Phi – 4 – reasoning – The Phi – 4 reasoning model series launched by Microsoft
What is Phi-4-reasoning?
Phi-4-reasoning is a 14-billion-parameter reasoning model developed by Microsoft, specifically designed for complex reasoning tasks. It is trained through Supervised Fine-Tuning (SFT) using high-quality reasoning demonstration data generated by OpenAI’s o3-mini model. The model is capable of generating detailed reasoning chains and efficiently utilizing computational resources during inference.
Phi-4-reasoning achieves outstanding performance across various benchmarks, outperforming larger models such as DeepSeek-R1-Distill-Llama-70B. It excels in mathematical reasoning, scientific problem-solving, programming, and algorithmic tasks.
Phi-4-reasoning-plus is an enhanced version further optimized through reinforcement learning, offering even stronger reasoning abilities.
Phi-4-mini-reasoning is a compact 3.8-billion-parameter version designed for resource-constrained environments like mobile devices and edge computing. It is fine-tuned using synthetic data generated by the DeepSeek-R1 model.

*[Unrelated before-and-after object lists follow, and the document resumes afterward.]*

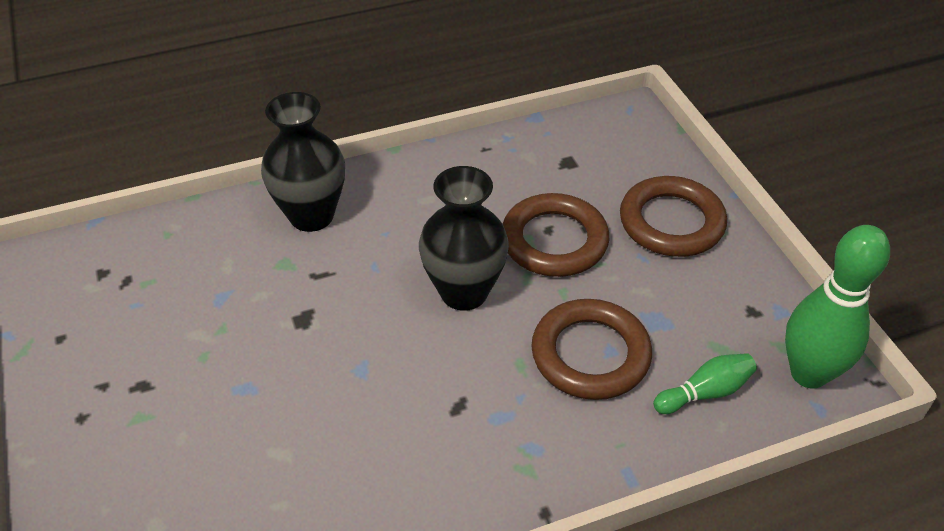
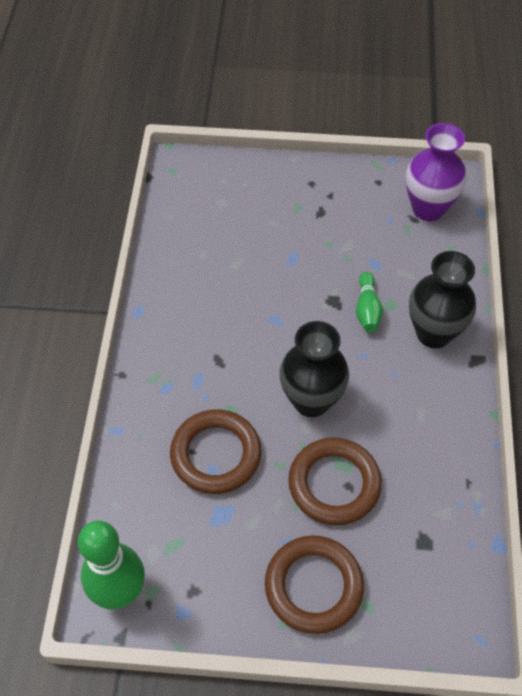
camera: 115 degrees right, 10 degrees up
(102, 271) = (428, 208): none -> purple vase
(705, 392) = (146, 510): green bowling pin -> green bowling pin (367, 309)

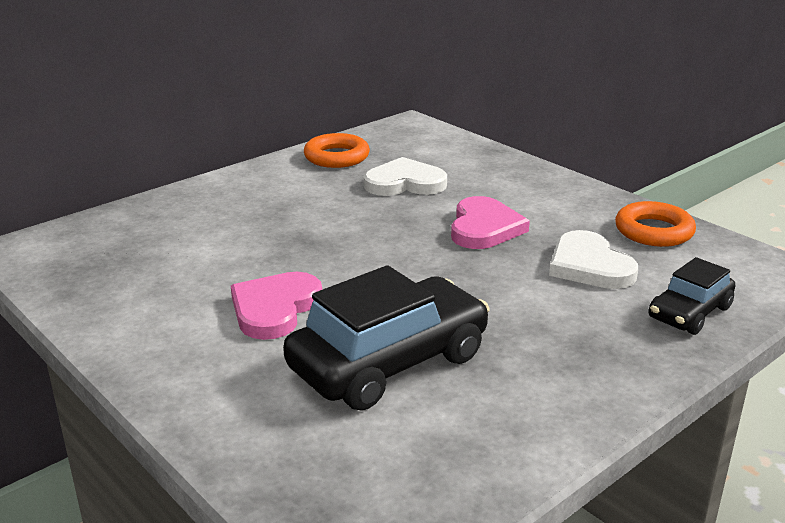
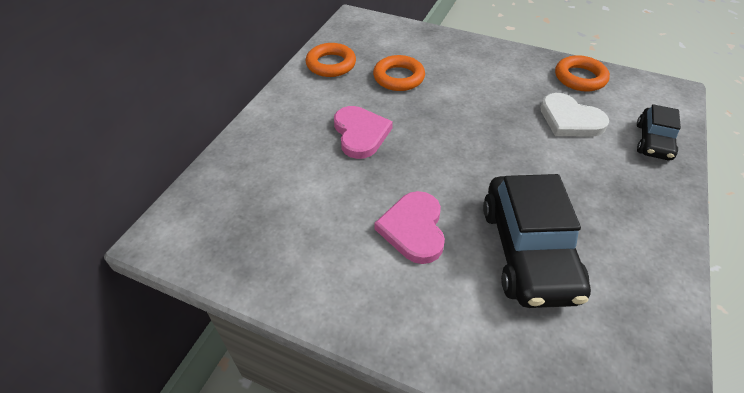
camera: 25 degrees left, 20 degrees up
(389, 362) = (528, 251): black car -> black car turned 150 degrees clockwise
(405, 183) = (398, 77): white heart -> orange ring
(484, 228) = (483, 105): pink heart -> pink heart (360, 134)

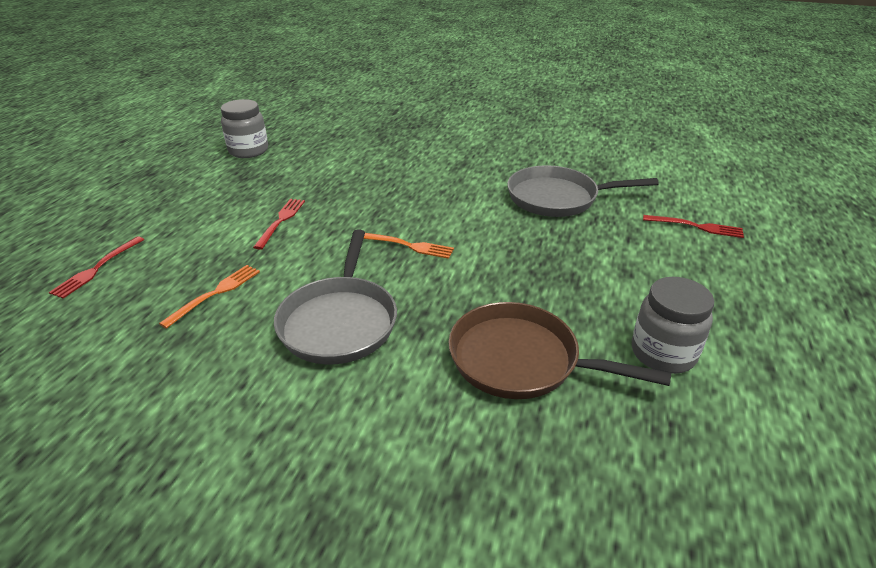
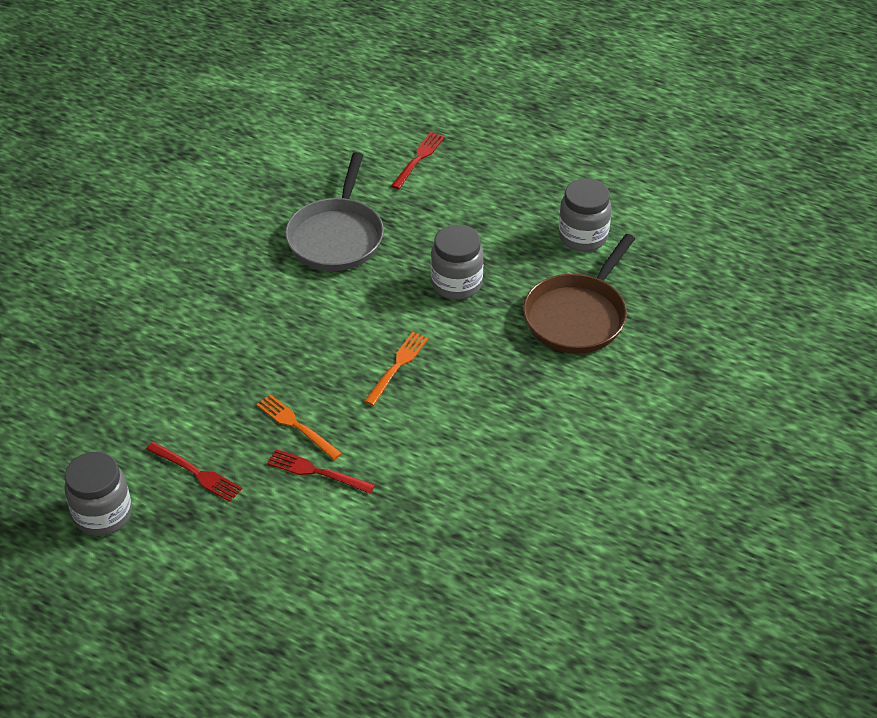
camera: 80 degrees left, 10 degrees up
(96, 269) = (376, 636): red fork -> red fork (197, 473)
(216, 293) = (446, 521): orange fork -> orange fork (296, 425)
(339, 321) = (509, 425): grey pan -> none
(531, 267) = (456, 284): none -> grey jar

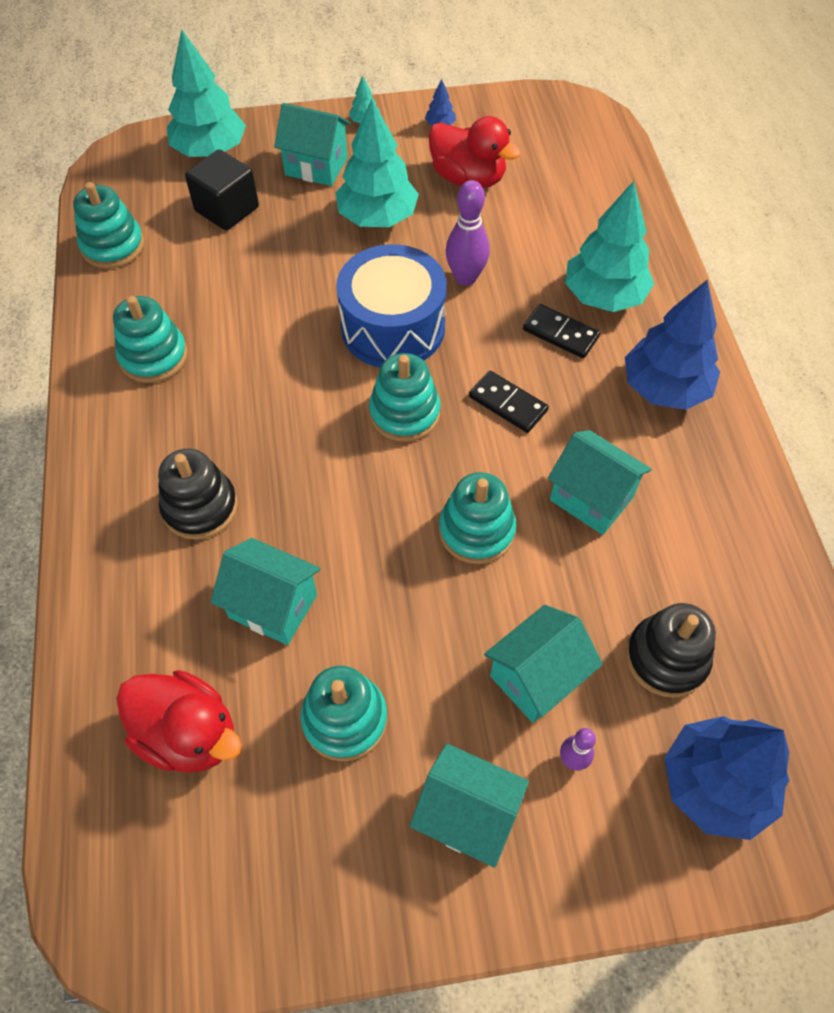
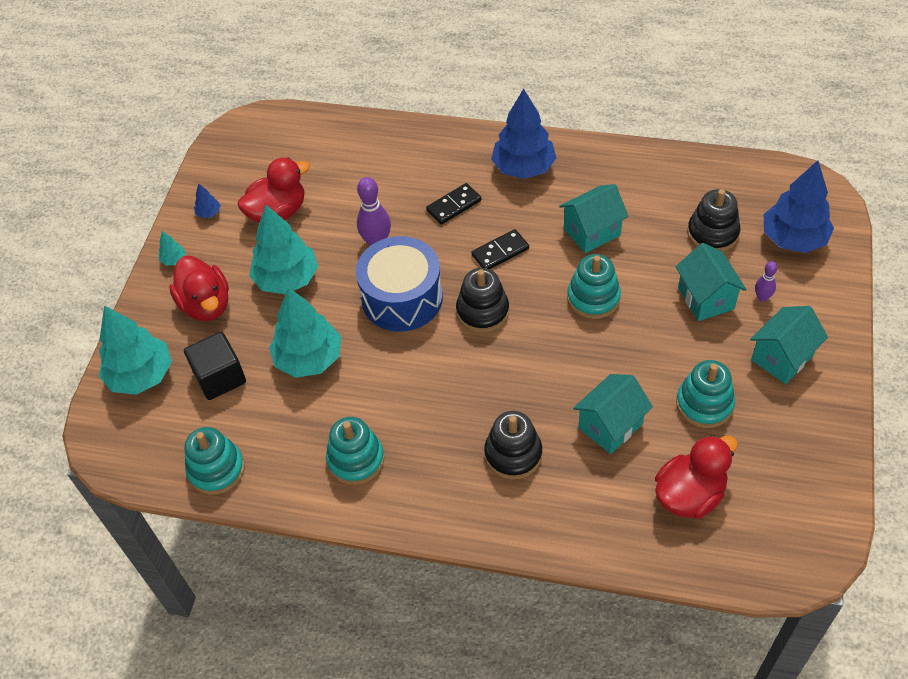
camera: 65 degrees left, 5 degrees down
(316, 166) = (206, 305): turquoise house -> red duck
(404, 413) = (482, 311): turquoise stacking toy -> black stacking toy
(603, 296) = (432, 172): turquoise tree -> turquoise tree (309, 359)

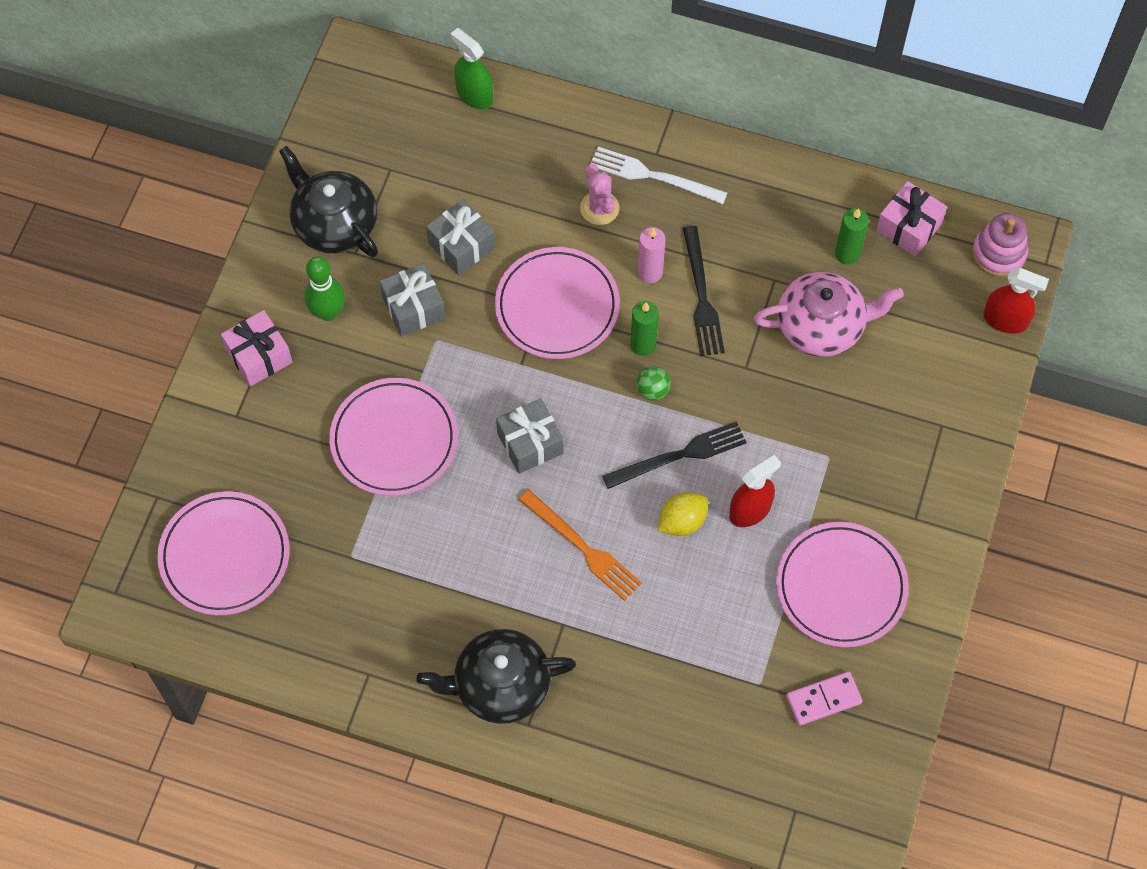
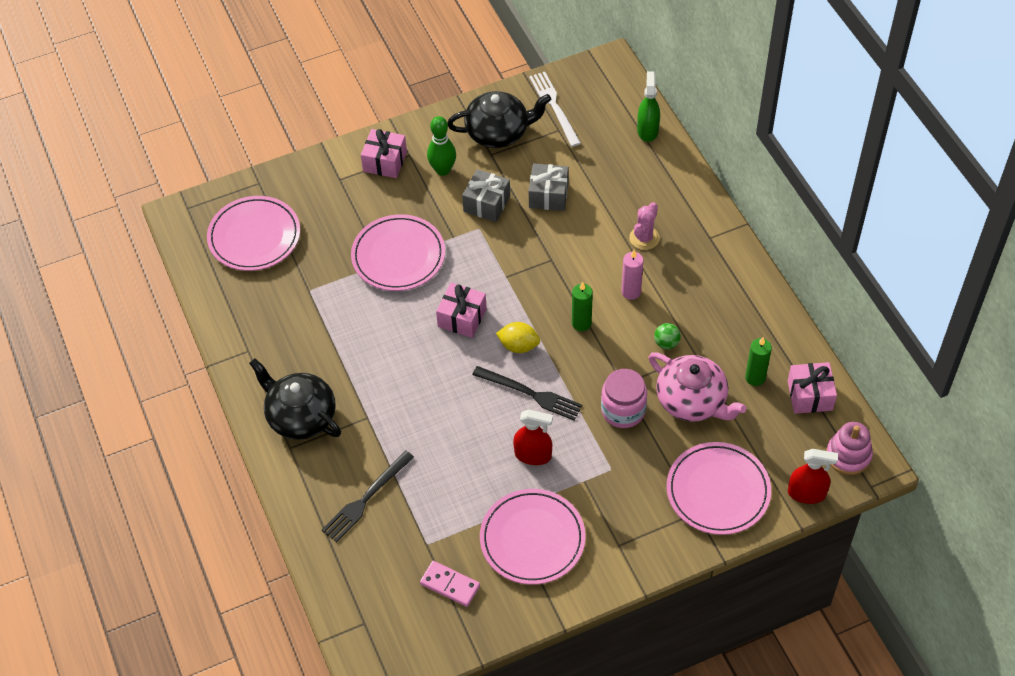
camera: 50 degrees right, 10 degrees down
(334, 223) = (498, 132): black teapot -> black teapot turned 75 degrees clockwise
(530, 443) = (462, 318): grey gift -> pink gift
(557, 306) = (560, 266): pink plate -> pink plate (718, 491)
(582, 547) = (424, 391): orange fork -> none
(652, 390) = (557, 350): green ball -> green ball (666, 343)
(653, 176) = (694, 247): white fork -> white fork (554, 106)
(682, 521) = (490, 426): yellow lemon -> yellow lemon (518, 346)
(701, 296) = (644, 327): black fork -> black fork (366, 498)
(775, 392) = (623, 410): none -> pink jar
(1005, 320) = (806, 493): red spray bottle -> red spray bottle turned 60 degrees counterclockwise

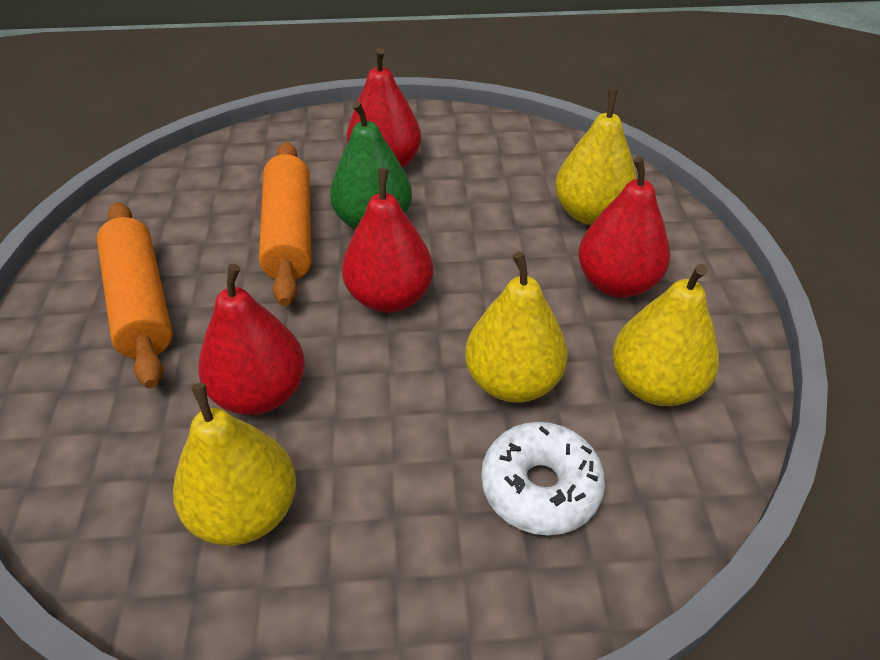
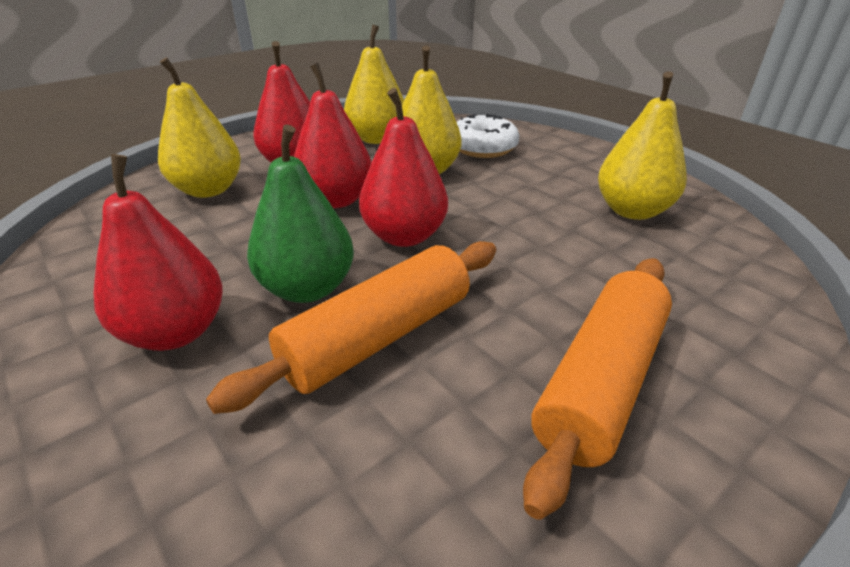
camera: 125 degrees left, 10 degrees down
(260, 393) = (565, 247): red pear -> red pear (336, 200)

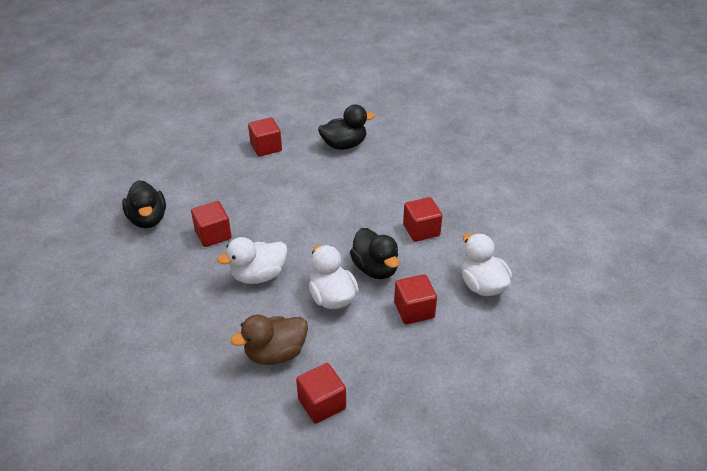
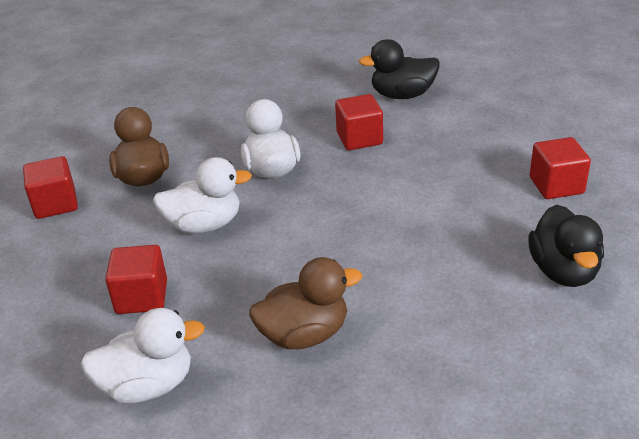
camera: 105 degrees right, 5 degrees down
(375, 268) = (239, 270): black duck -> none
(421, 230) = (304, 334): red cube -> brown duck

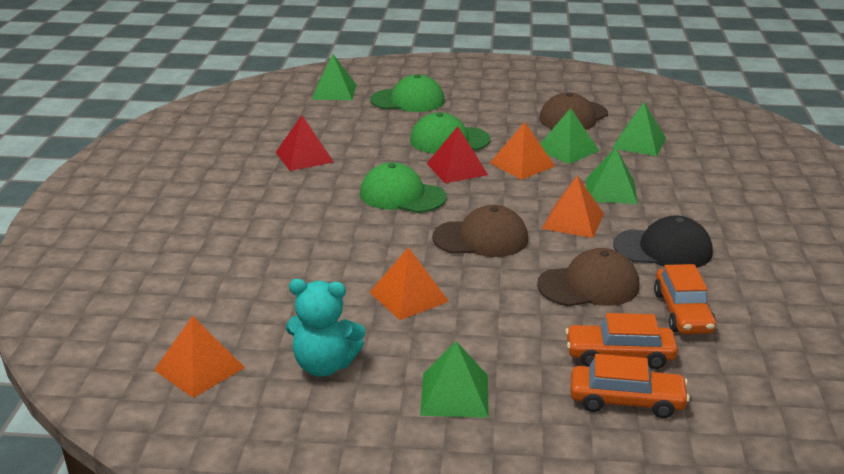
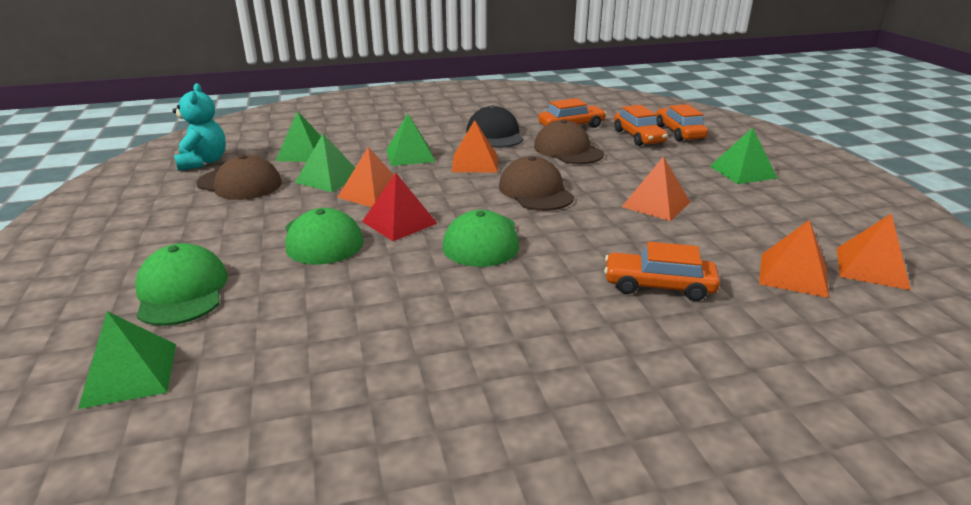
camera: 110 degrees left, 0 degrees up
(231, 318) = (793, 274): none -> orange pyramid
(274, 249) = (658, 286): none -> orange car
(304, 157) = (414, 332): red pyramid -> none
(324, 365) = (783, 217): turquoise teddy bear -> turquoise teddy bear (203, 162)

Key Features of Phi-4-reasoning
-
Powerful Complex Reasoning: Capable of handling tasks that require multi-step decomposition and internal reflection. It excels in mathematical reasoning, scientific problem-solving, programming, and algorithmic tasks.
-
Detailed Reasoning Chains: Trained via SFT, the model generates step-by-step reasoning chains that enhance accuracy and efficiency during inference.
-
Efficient Use of Computational Resources: Through inference-time scaling, the model dynamically allocates more resources during reasoning, further improving performance.
-
Educational and Tutoring Applications: Capable of solving diverse math problems from middle school to PhD-level, making it suitable for embedded tutoring in education and low-latency applications.
-
Lightweight Deployment: The Phi-4-mini-reasoning model is designed for deployment in environments with limited resources, such as mobile and edge devices.
-
Cross-Domain Adaptability: Beyond math and science, Phi-4-reasoning also performs well in general-purpose tasks like long-context QA, instruction following, coding, knowledge, and language understanding.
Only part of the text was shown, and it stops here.